Even though this book is almost 500 pages, I really sped right through it. If you are a political nut like I am, you will absolutely love this book. It mainly focuses on the 1992 presidential election (if you are looking for intense details of Matalin and Carville's relationship, you are looking at the wrong book) But it offers so much. It really is a he said/she said blow-by-blow account of the entire election. The format for this book is the best possible one. It keeps in interesting, entertaining, easy-to-follow and enjoyable. I could hardly believe that at certain points Matalin caused me, an avowed liberal, to feel sorry for Bush over his loss for reelection. I could hardly put this book down, and loved it throughout. Read this book if you are into politics, election campaigns, or stategies. You will not be disappointed.

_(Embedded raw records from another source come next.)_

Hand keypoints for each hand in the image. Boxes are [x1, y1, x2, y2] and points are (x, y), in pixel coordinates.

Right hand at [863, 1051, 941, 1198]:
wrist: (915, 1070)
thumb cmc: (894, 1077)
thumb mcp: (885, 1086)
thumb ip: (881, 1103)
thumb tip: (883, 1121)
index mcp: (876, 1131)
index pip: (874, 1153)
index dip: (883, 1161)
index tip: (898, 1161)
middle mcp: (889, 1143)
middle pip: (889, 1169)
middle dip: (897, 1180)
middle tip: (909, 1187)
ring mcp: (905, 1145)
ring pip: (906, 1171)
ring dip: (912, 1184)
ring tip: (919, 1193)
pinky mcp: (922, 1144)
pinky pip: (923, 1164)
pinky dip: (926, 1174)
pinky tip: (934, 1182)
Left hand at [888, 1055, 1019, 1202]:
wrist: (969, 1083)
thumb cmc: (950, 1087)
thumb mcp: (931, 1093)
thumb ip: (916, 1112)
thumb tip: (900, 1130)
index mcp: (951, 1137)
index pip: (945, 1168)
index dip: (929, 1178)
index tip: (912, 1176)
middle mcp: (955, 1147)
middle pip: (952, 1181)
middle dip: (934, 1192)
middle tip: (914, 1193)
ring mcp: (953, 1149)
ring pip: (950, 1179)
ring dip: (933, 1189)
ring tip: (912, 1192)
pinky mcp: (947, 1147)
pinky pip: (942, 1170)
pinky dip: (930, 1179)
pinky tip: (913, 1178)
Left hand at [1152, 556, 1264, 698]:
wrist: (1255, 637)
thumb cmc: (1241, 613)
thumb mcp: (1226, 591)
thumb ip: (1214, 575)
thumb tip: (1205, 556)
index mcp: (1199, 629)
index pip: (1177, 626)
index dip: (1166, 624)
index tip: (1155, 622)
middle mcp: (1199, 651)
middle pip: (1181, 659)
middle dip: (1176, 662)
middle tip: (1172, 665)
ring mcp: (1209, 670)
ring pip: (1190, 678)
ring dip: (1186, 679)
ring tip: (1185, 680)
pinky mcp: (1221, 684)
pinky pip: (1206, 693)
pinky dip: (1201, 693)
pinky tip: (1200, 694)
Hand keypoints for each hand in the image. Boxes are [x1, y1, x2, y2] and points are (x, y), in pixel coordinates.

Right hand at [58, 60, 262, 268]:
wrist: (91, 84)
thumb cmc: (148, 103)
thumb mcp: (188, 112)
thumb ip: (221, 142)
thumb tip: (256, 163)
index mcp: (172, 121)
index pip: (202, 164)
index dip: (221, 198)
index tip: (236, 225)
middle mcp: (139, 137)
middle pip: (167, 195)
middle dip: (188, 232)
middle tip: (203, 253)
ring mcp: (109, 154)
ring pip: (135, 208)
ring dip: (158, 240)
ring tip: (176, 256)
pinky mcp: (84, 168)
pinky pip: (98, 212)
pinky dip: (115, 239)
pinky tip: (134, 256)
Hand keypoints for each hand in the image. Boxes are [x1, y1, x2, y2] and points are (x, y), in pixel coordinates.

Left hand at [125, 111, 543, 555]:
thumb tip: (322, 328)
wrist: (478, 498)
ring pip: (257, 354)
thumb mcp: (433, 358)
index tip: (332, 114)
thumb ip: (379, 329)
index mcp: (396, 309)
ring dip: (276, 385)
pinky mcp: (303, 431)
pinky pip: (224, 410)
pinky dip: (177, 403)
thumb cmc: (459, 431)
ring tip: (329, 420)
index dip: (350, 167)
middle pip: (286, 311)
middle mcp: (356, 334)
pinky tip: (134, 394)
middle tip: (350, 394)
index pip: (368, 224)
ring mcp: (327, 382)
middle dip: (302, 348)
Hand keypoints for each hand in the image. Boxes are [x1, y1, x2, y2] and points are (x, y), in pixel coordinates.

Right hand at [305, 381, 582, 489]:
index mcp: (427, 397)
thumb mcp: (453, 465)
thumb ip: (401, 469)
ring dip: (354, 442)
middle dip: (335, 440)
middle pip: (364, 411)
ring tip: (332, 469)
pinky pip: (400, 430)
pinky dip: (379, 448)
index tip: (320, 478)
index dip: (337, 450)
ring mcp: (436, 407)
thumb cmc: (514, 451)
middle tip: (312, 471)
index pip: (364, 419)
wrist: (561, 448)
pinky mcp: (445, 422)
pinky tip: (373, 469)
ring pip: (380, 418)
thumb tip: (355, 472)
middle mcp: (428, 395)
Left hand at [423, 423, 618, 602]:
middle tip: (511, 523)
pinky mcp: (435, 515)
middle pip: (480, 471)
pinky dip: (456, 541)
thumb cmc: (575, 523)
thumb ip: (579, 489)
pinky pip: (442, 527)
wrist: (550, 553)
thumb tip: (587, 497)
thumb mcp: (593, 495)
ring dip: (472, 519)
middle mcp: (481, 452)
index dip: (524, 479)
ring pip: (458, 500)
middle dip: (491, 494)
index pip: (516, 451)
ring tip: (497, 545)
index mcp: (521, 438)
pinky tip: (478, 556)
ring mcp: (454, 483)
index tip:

For either side of the political spectrum

This book is one of my favorites. I read it for a class in college, and often go back to re-read it. I've purchased several copies as gifts for my politico friends as well. The style goes back and forth between Ms. Matalin and Mr. Carville, almost as if one is listening in on a conversation. They even interrupt one another! It's great fun to read, and definetly fun to quote. Both authors are brilliant people, with big opinions. --Jessica

For every political junkie in America

James Carville and Mary Matalin are always entertaining to watch on television, no matter what they're talking about, so there was no way this book could have been anything less than massively entertaining. It works outstandingly on two different levels -- first of all, it's a blow by blow of the 1992 presidential election, with a lot of the background scuttlebutt and the inside information. You get a real sense of how disarrayed the Bush campaign was, how amazingly the Clintonistas got over some of their hassles. Secondly, though, it's a profoundly in-depth look at the way in which two people who supposedly could have nothing in common develop love, and in that sense it's very touching. James Carville's puppy-dog slavishness to Bill Clinton reads a little off-key now that Big Bill is coming to the end of his eight controversial years (Monica was still in the future when this book was written), but all in all this is a wonderful book.